▶ MATERIAL FOR THIS EXERCISE:
* * * * * * * * *

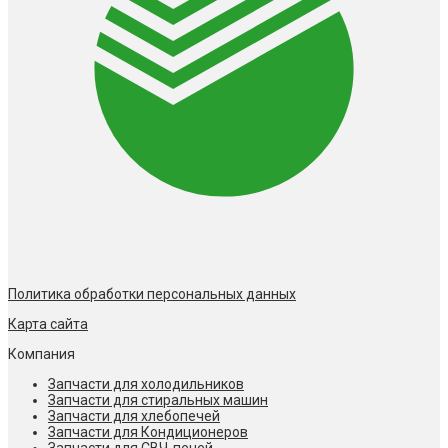
Политика обработки персональных данных
Карта сайта
Компания
Запчасти для холодильников
Запчасти для стиральных машин
Запчасти для хлебопечей
Запчасти для Кондиционеров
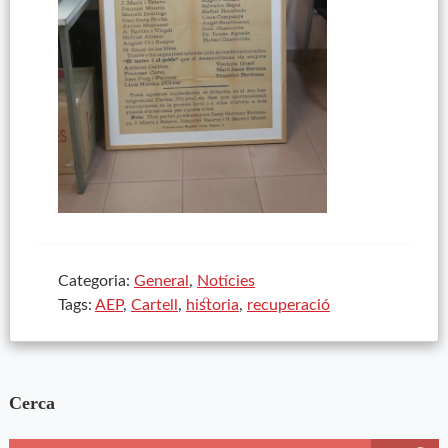
Categoria:
General
,
Notícies
Tags:
AEP
,
Cartell
,
historia
,
recuperació
Cerca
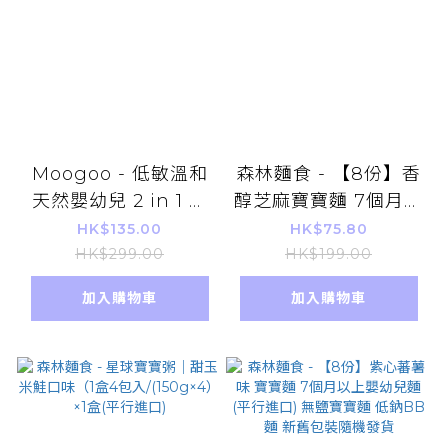
Moogoo - 低敏溫和
森林麵食 - 【8份】香
天然嬰幼兒 2 in 1 泡
醇芝麻寶寶麵 7個月以
泡沐浴露 平行進口
上嬰幼兒麵 (平行進
HK$135.00
HK$75.80
口) 無鹽寶寶麵 低鈉
HK$299.00
HK$199.00
BB麵 新舊包裝隨機發
加入購物車
加入購物車
貨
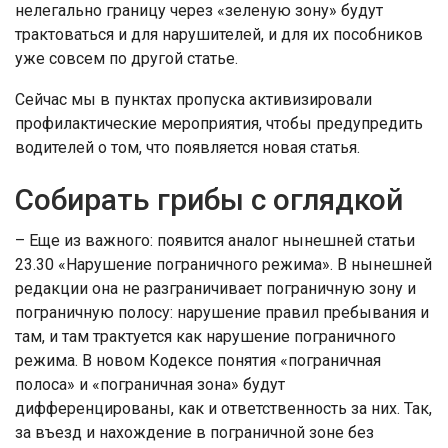
нелегально границу через «зеленую зону» будут
трактоваться и для нарушителей, и для их пособников
уже совсем по другой статье.
Сейчас мы в пунктах пропуска активизировали
профилактические мероприятия, чтобы предупредить
водителей о том, что появляется новая статья.
Собирать грибы с оглядкой
– Еще из важного: появится аналог нынешней статьи
23.30 «Нарушение пограничного режима». В нынешней
редакции она не разграничивает пограничную зону и
пограничную полосу: нарушение правил пребывания и
там, и там трактуется как нарушение пограничного
режима. В новом Кодексе понятия «пограничная
полоса» и «пограничная зона» будут
дифференцированы, как и ответственность за них. Так,
за въезд и нахождение в пограничной зоне без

* * * * * * * * *

▶ PROBLEM TO SOLVE: Whenever the word "пограничная" occurs in a line of the listing above, return that line.

▶ EXERCISE ANSWER:
режима. В новом Кодексе понятия «пограничная
полоса» и «пограничная зона» будут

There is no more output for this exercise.